The Oxford Companion to Spirits and Cocktails

corn


corn (Zea mays), known as maize in Europe and elsewhere outside America, is a giant grass that grows taller than most humans, with each plant producing hundreds of grains—kernels—grouped in several ears. It was domesticated and bred over thousands of years from a Central American grass called teosinte, which can still be found growing wild in that region. Corn has become the world’s most important cereal crop, with a greater total harvest weight than any other grain, and it is grown on every populated continent. The United States harvest accounts for about 40 percent of the total.

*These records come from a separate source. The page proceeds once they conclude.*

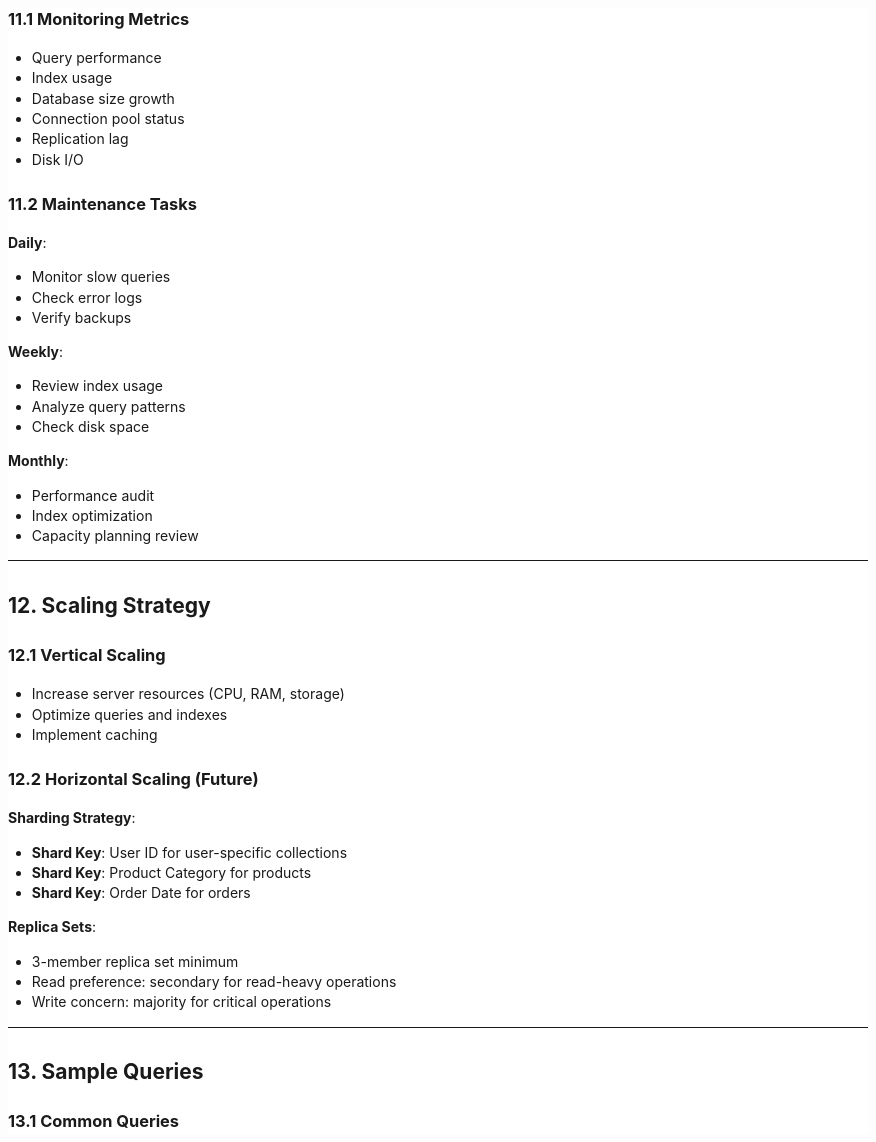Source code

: ### 11.1 Monitoring Metrics

- Query performance
- Index usage
- Database size growth
- Connection pool status
- Replication lag
- Disk I/O

### 11.2 Maintenance Tasks

**Daily**:
- Monitor slow queries
- Check error logs
- Verify backups

**Weekly**:
- Review index usage
- Analyze query patterns
- Check disk space

**Monthly**:
- Performance audit
- Index optimization
- Capacity planning review

---

## 12. Scaling Strategy

### 12.1 Vertical Scaling
- Increase server resources (CPU, RAM, storage)
- Optimize queries and indexes
- Implement caching

### 12.2 Horizontal Scaling (Future)

**Sharding Strategy**:
- **Shard Key**: User ID for user-specific collections
- **Shard Key**: Product Category for products
- **Shard Key**: Order Date for orders

**Replica Sets**:
- 3-member replica set minimum
- Read preference: secondary for read-heavy operations
- Write concern: majority for critical operations

---

## 13. Sample Queries

### 13.1 Common Queries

Corn is also a major component of both American and Canadian whiskies. It is generally not malted but milled and cooked under pressure to gelatinize the starches in the endosperm. In mashing, these now-soluble starches are converted to sugars by enzymes from an addition of barley malt, or by enzymes added directly to the cooking corn. It has a distinctly sweet flavor that carries through to the distiller’s beer and then to the distillate. See Aspergillus oryziae and mash.

Bourbon whisky, by US regulation, must be at least 51 percent corn (most have substantially more), and corn whisky must be at least 80 percent corn (some are made entirely from corn). Most American rye whiskies have a significant amount of corn in their formulation. Canadian whiskies vary in composition, but the most common grain used overall in the industry is corn. Corn is also used in Scotland and Ireland as a component in grain whisky and in the United States to make vast quantities of grain neutral spirits, or GNS. In Brazil, some producers in the state of Minas Gerais add small amounts to the sugar-cane juice from which they distill cachaça.

See also cachaça; whisky; whisky, bourbon; whisky, grain; and whisky, rye.

Pollan, Michael. The Omnivore’s Dilemma: A Natural History of Four Meals. New York: Penguin, 2006.

27 CFR 5.22: The Standards of Identity. Lew Bryson.